I would like to update topic for those who would face the same problem.

JDK8 also does not have the "jps" command but JDK7 does have it.

root@tahirpc:/home/tahir# java -version
java version "1.7.0_65"
OpenJDK Runtime Environment (IcedTea 2.5.3) (**7u71-2.5.3-0ubuntu0.14.04.1**)
OpenJDK 64-Bit Server VM (build 24.65-b04, mixed mode)

root@tahirpc:~# jps
5036 NodeManager
4368 NameNode
4912 ResourceManager
5315 Jps
4773 SecondaryNameNode
4487 DataNode

Use sudo apt-get install openjdk-7-jdk and not openjdk-7-jre. .

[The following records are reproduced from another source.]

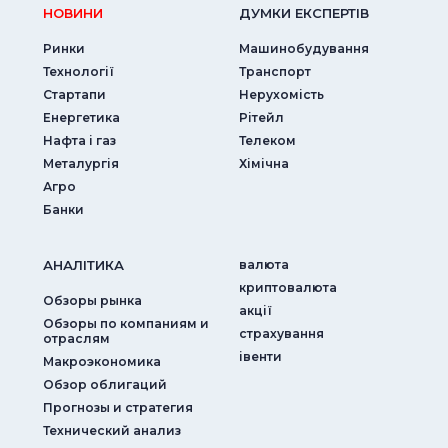
НОВИНИ
ДУМКИ ЕКСПЕРТIВ
Ринки
Машинобудування
Технології
Транспорт
Стартапи
Нерухомість
Енергетика
Рітейл
Нафта і газ
Телеком
Металургія
Хімічна
Агро
Банки
АНАЛIТИКА
валюта
криптовалюта
Обзоры рынка
акції
Обзоры по компаниям и
страхування
отраслям
iвенти
Макроэкономика
Обзор облигаций
Прогнозы и стратегия
Технический анализ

For java 8 in ubuntu use the following command. sudo apt install openjdk-8-jdk-headless

I found it

rpm -qlp java-1.6.0-openjdk-devel-1.6.0.0-1.39.1.9.7.el6.x86_64.rpm | grep jps
/usr/lib/jvm/java-1.6.0-openjdk-1.6.0.0.x86_64/bin/jps

then

rpm -i java-1.6.0-openjdk-devel-1.6.0.0-1.39.1.9.7.el6.x86_64.rpm

Open syneptics package manager and install openjdk-7-jdk and openjdk-6-jdk package. AFter that jps will work

For Hadoop, Oracle JDK 6 preferred , I am not sure if someone has used OpenJDK with Hadoop successfully without any patches. FYI, there had been some talks about support for JDK 7 also. For now, there is too much dependency on Oracle JDK. Hope the dependency goes away soon.